Stored items
--

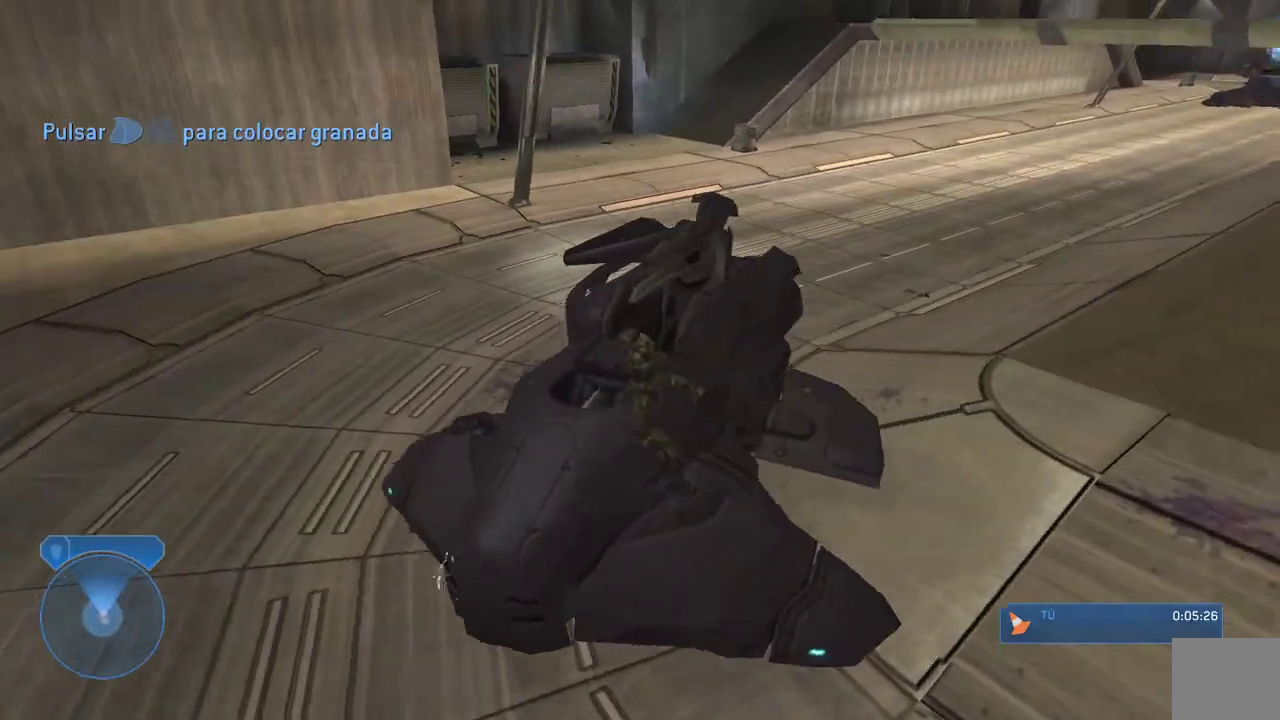
{"buttons": [], "left_stick": "center", "right_stick": "down-left", "events": [[17, "B", "down"], [150, "B", "up"], [217, "B", "down"], [367, "B", "up"]]}
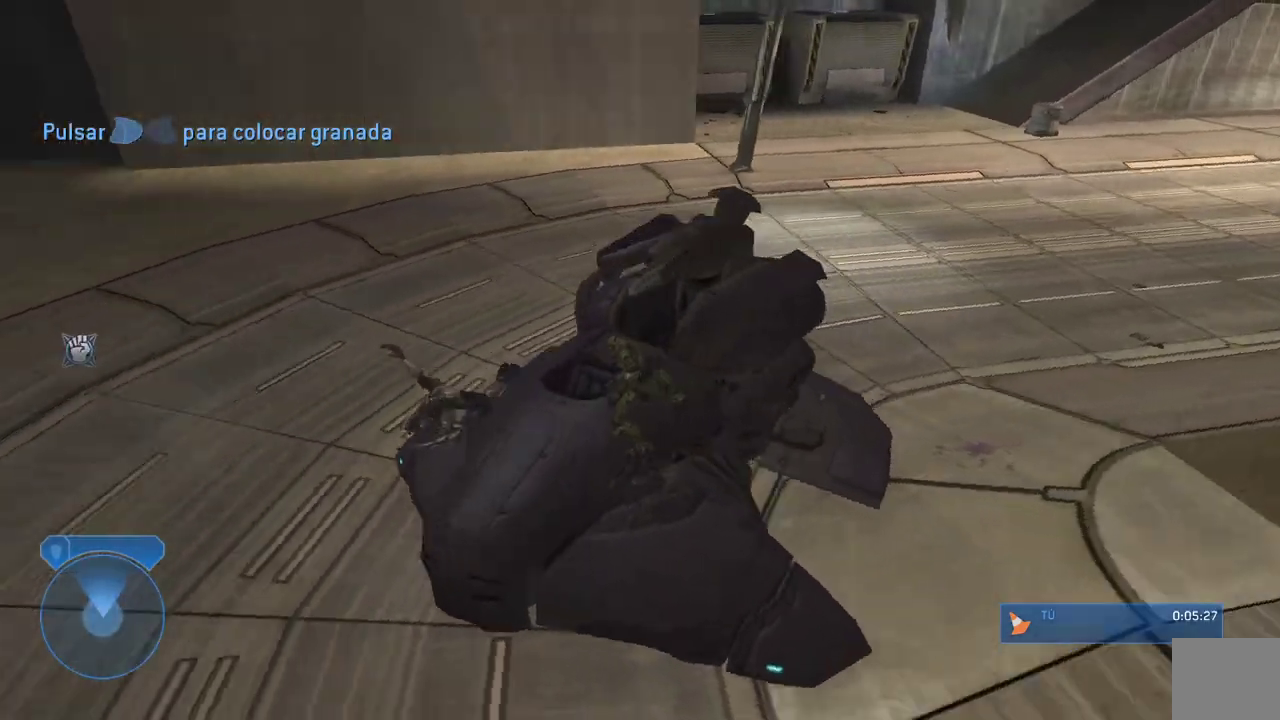
{"buttons": ["X"], "left_stick": "center", "right_stick": "down", "events": [[167, "right_stick", "down"], [200, "X", "down"]]}
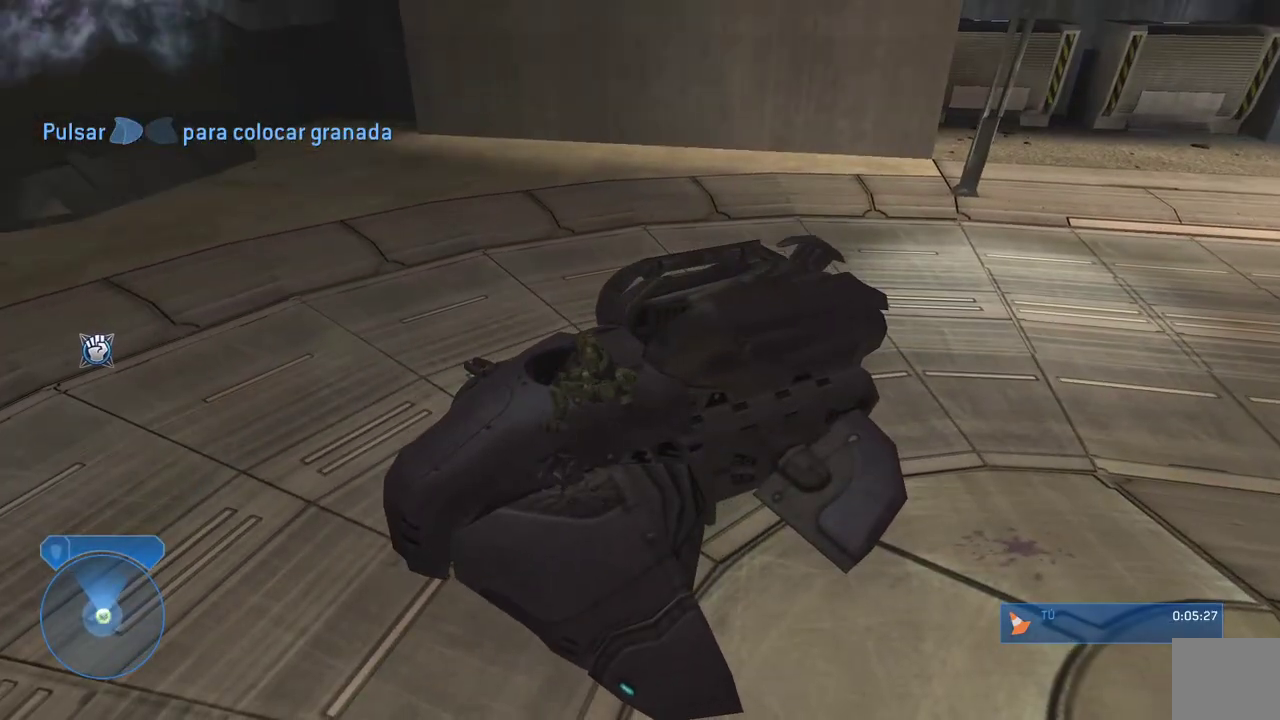
{"buttons": [], "left_stick": "center", "right_stick": "down", "events": [[350, "X", "up"]]}
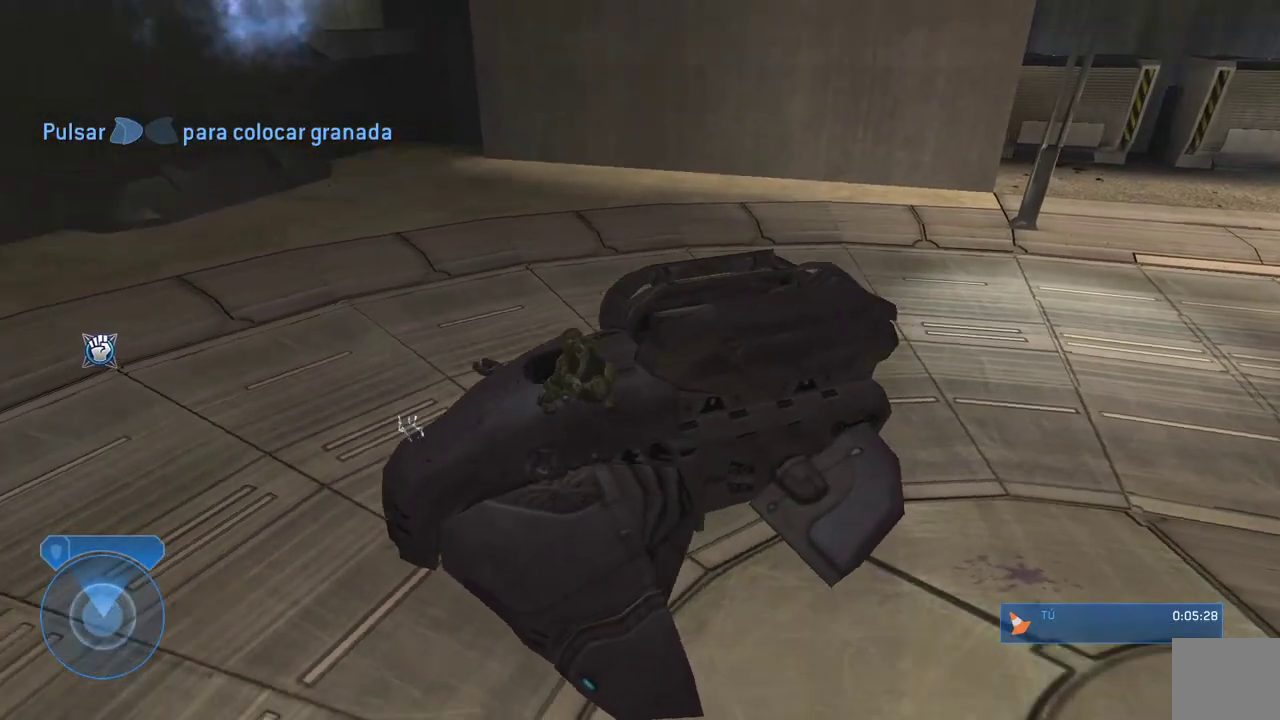
{"buttons": ["X"], "left_stick": "up-right", "right_stick": "center", "events": [[33, "right_stick", "up-left"], [283, "right_stick", "center"], [300, "left_stick", "up-left"], [400, "X", "down"], [417, "left_stick", "up-right"]]}
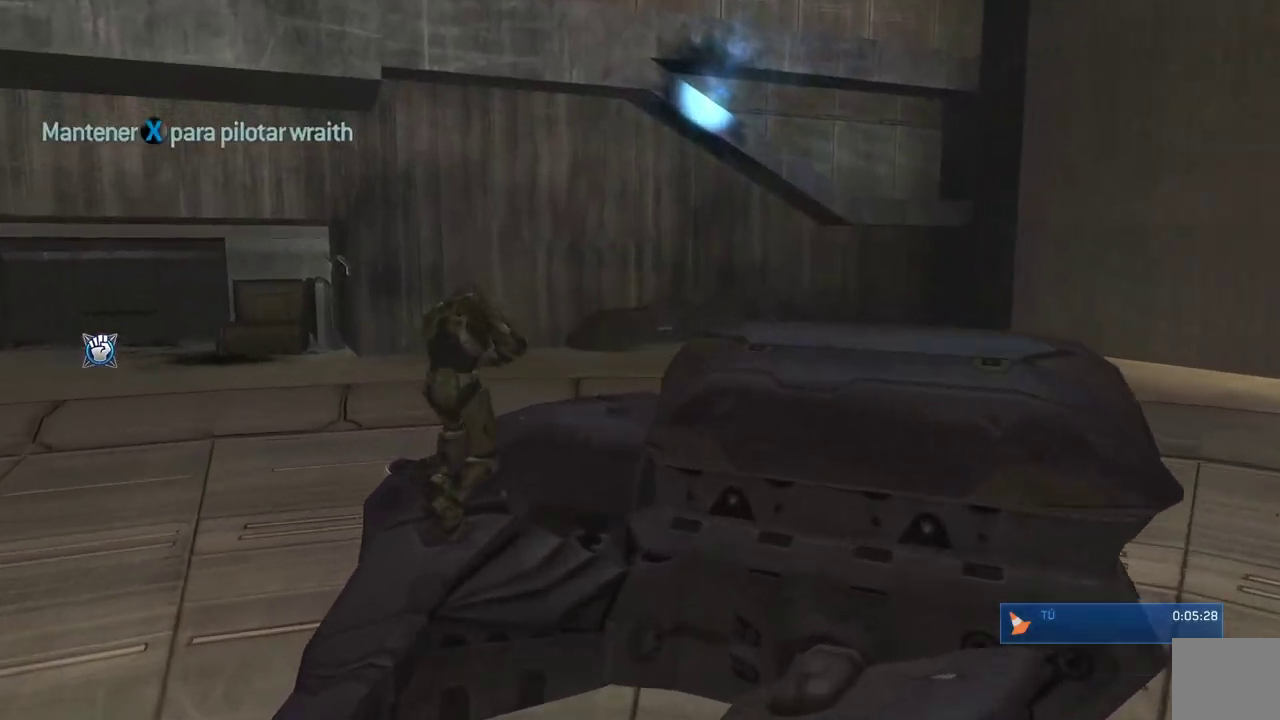
{"buttons": [], "left_stick": "up", "right_stick": "center", "events": [[383, "left_stick", "up"], [417, "X", "up"]]}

--

Please go over the data above and copy each line with "down" in it.

{"buttons": [], "left_stick": "center", "right_stick": "down-left", "events": [[17, "B", "down"], [150, "B", "up"], [217, "B", "down"], [367, "B", "up"]]}
{"buttons": ["X"], "left_stick": "center", "right_stick": "down", "events": [[167, "right_stick", "down"], [200, "X", "down"]]}
{"buttons": [], "left_stick": "center", "right_stick": "down", "events": [[350, "X", "up"]]}
{"buttons": ["X"], "left_stick": "up-right", "right_stick": "center", "events": [[33, "right_stick", "up-left"], [283, "right_stick", "center"], [300, "left_stick", "up-left"], [400, "X", "down"], [417, "left_stick", "up-right"]]}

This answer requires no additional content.